RECORDS PROVIDED:
• • • • •

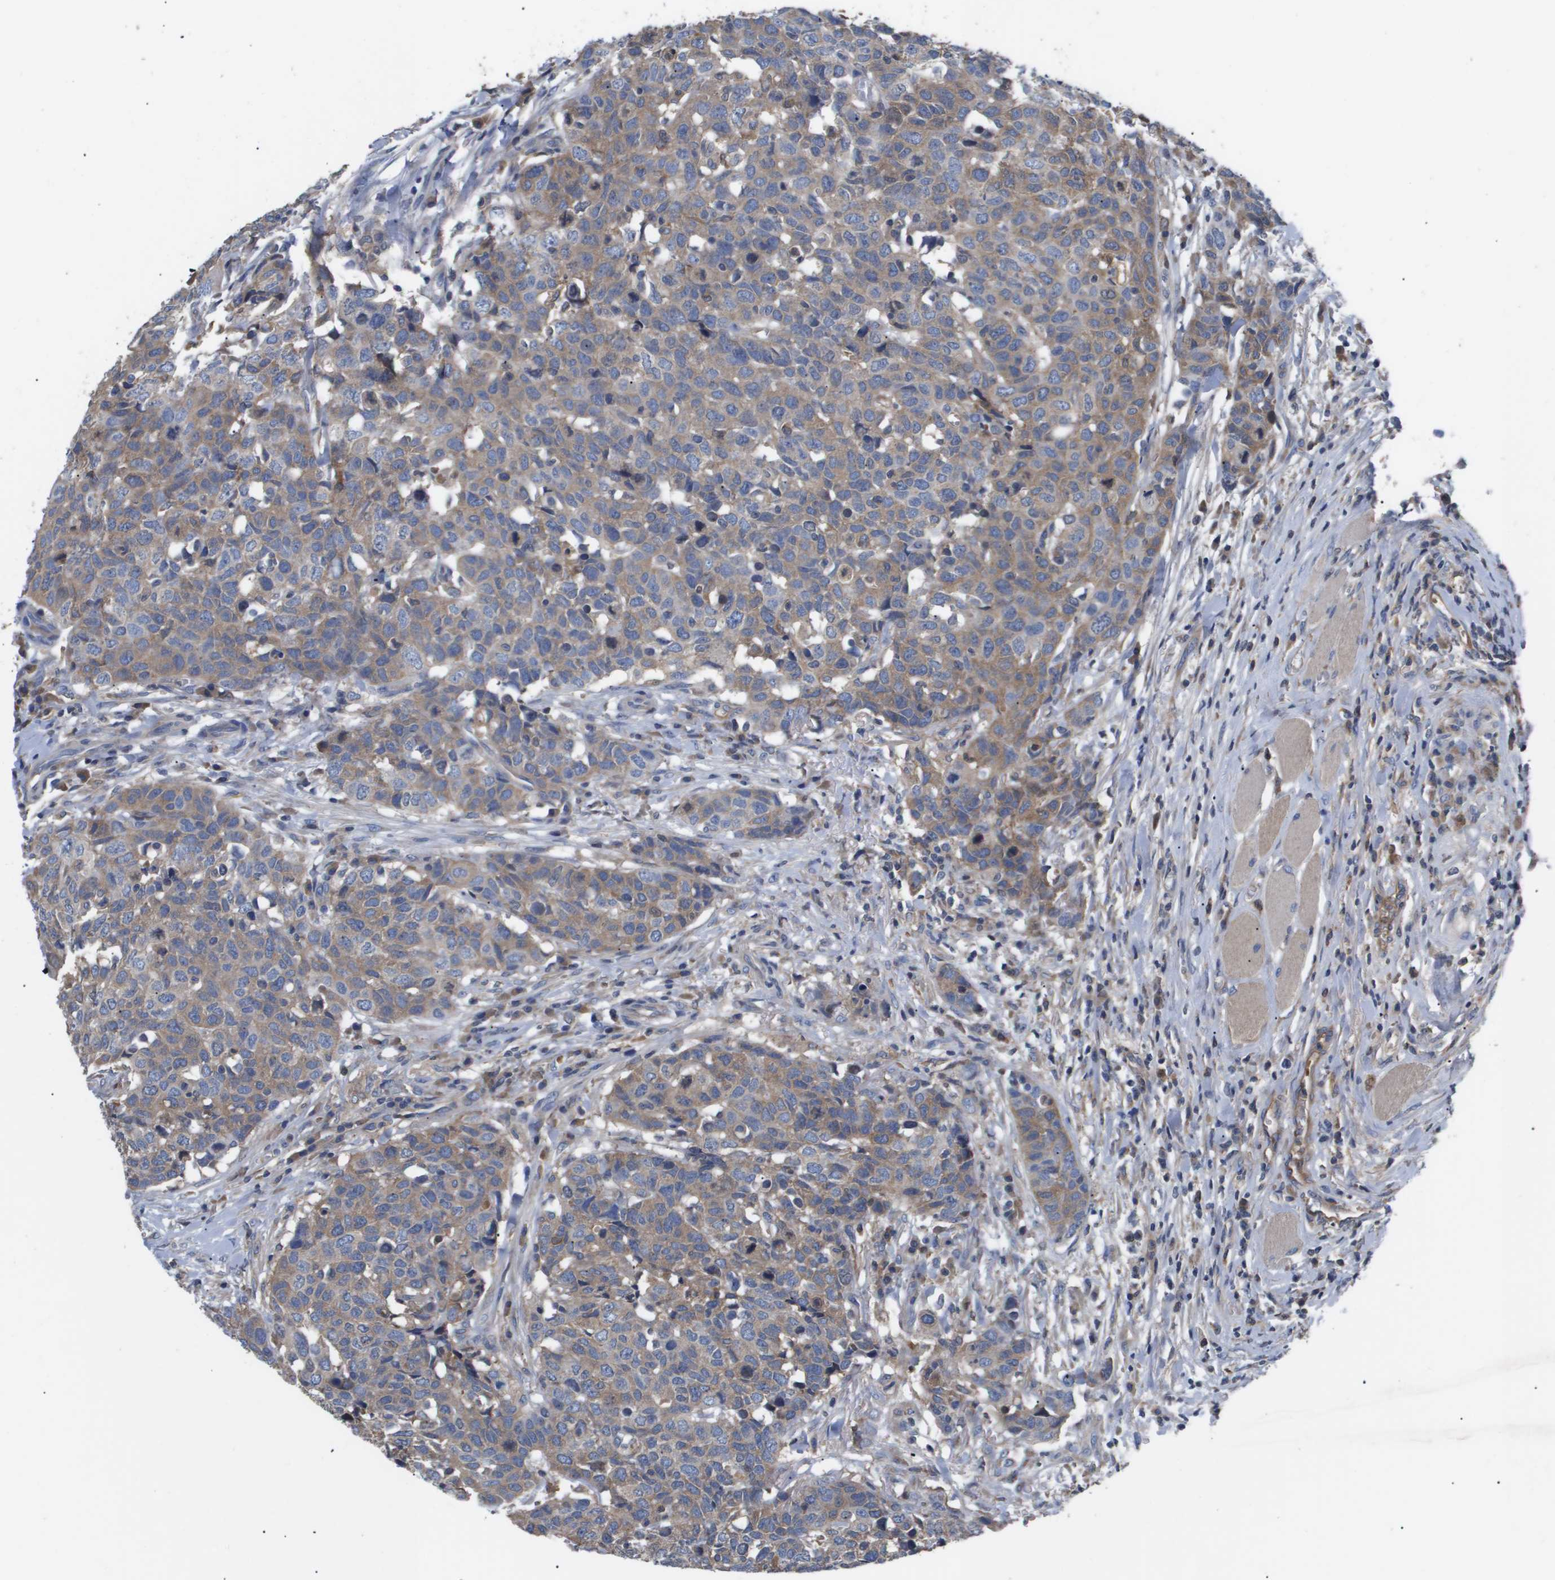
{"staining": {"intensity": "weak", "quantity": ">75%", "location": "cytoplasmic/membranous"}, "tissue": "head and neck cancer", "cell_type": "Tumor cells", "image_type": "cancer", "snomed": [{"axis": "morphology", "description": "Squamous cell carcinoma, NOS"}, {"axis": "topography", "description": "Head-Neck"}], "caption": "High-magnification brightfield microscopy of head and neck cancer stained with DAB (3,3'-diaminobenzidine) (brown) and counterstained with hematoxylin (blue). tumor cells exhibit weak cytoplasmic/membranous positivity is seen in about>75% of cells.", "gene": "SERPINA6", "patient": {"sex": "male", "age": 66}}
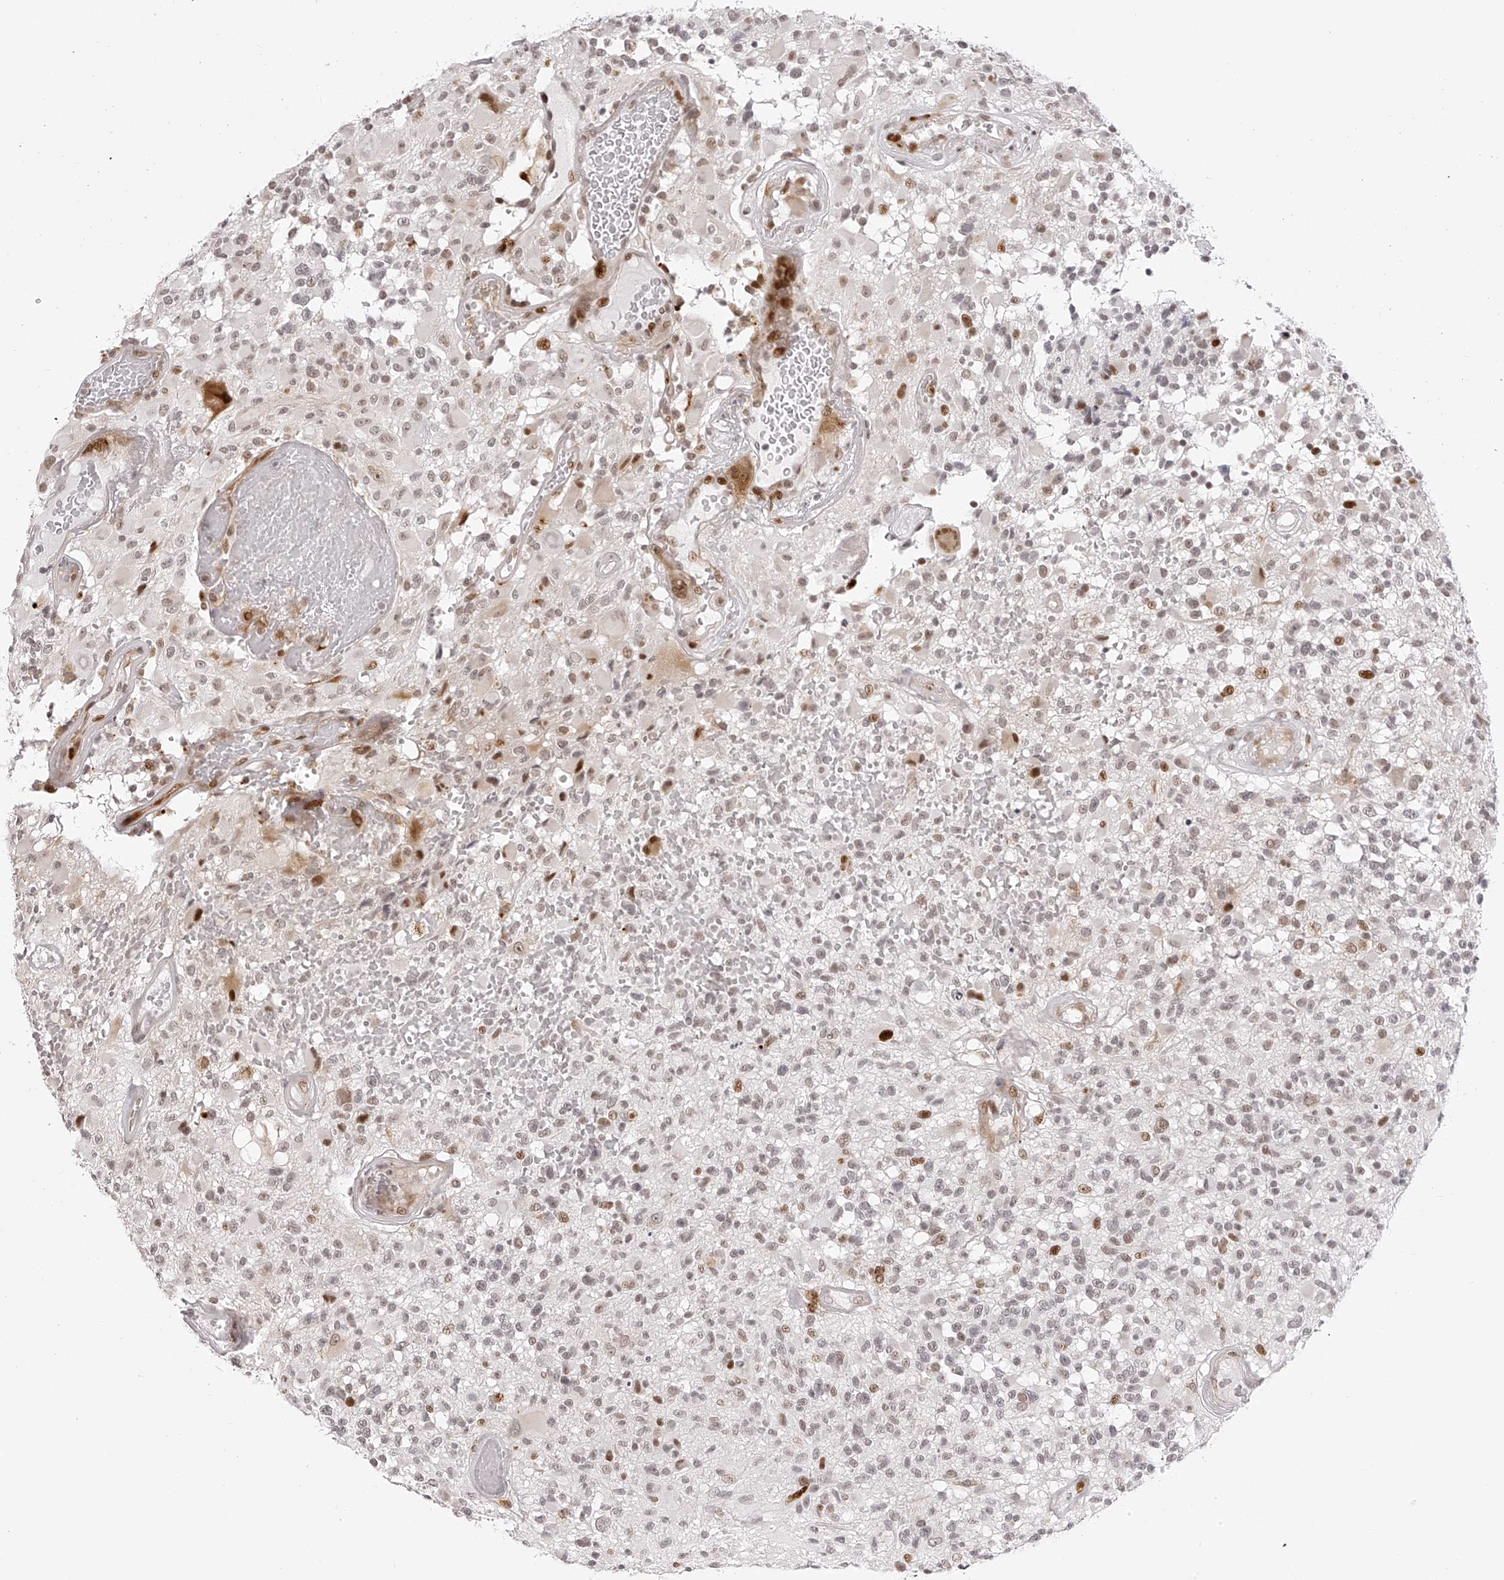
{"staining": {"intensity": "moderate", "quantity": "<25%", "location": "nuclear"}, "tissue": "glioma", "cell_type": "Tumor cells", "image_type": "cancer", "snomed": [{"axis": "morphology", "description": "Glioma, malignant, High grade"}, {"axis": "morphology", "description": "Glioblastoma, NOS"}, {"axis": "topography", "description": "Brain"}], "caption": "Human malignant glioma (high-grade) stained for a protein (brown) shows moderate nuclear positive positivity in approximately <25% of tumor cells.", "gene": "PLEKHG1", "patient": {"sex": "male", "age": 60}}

• • • • •

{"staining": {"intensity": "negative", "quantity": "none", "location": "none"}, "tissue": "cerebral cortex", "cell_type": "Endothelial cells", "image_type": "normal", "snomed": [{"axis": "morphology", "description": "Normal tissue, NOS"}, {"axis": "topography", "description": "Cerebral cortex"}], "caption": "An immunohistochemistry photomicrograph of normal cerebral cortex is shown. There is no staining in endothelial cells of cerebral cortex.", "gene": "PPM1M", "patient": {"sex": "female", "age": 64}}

• • • • •

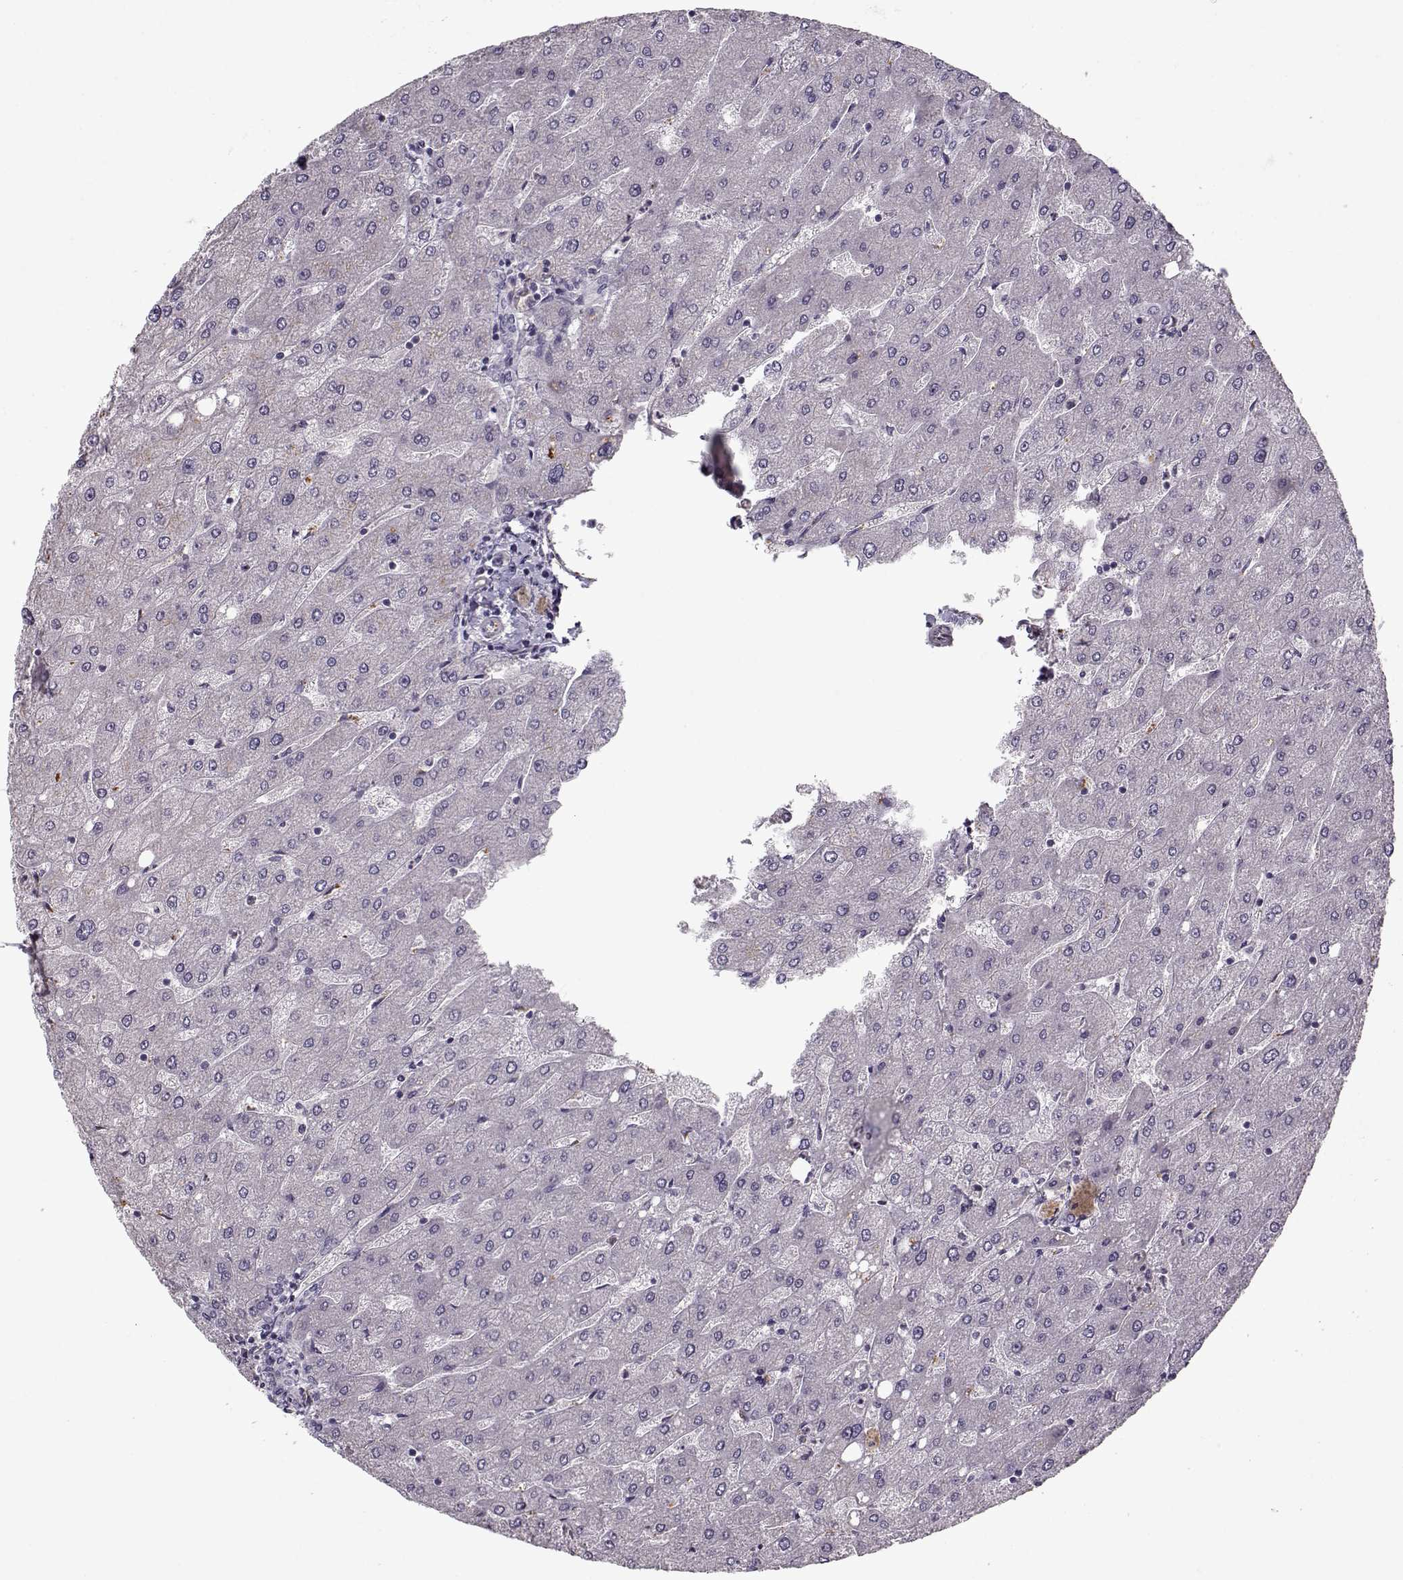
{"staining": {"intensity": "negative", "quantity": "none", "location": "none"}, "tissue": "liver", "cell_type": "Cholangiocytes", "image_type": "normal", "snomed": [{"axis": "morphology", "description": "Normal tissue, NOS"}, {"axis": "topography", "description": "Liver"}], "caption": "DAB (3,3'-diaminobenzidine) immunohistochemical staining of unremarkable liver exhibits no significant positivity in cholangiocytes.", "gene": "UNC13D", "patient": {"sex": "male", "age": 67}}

• • • • •

PROBLEM DETAILS:
Copy exactly the lines of the listing above between the one holding "brightfield microscopy of" and the one holding "malignant glioma (high-grade)", inclusive; omit all pictures.

REPLY:
{"staining": {"intensity": "weak", "quantity": ">75%", "location": "cytoplasmic/membranous"}, "tissue": "head and neck cancer", "cell_type": "Tumor cells", "image_type": "cancer", "snomed": [{"axis": "morphology", "description": "Squamous cell carcinoma, NOS"}, {"axis": "topography", "description": "Head-Neck"}], "caption": "High-magnification brightfield microscopy of head and neck cancer stained with DAB (3,3'-diaminobenzidine) (brown) and counterstained with hematoxylin (blue). tumor cells exhibit weak cytoplasmic/membranous positivity is seen in about>75% of cells.", "gene": "SERPINA6", "patient": {"sex": "male", "age": 66}}
{"staining": {"intensity": "moderate", "quantity": "<25%", "location": "nuclear"}, "tissue": "glioma", "cell_type": "Tumor cells", "image_type": "cancer", "snomed": [{"axis": "morphology", "description": "Glioma, malignant, High grade"}, {"axis": "morphology", "description": "Glioblastoma, NOS"}, {"axis": "topography", "description": "Brain"}], "caption": "Human malignant glioma (high-grade) stained for a protein (brown) shows moderate nuclear positive positivity in approximately <25% of tumor cells.", "gene": "PLEKHG1", "patient": {"sex": "male", "age": 60}}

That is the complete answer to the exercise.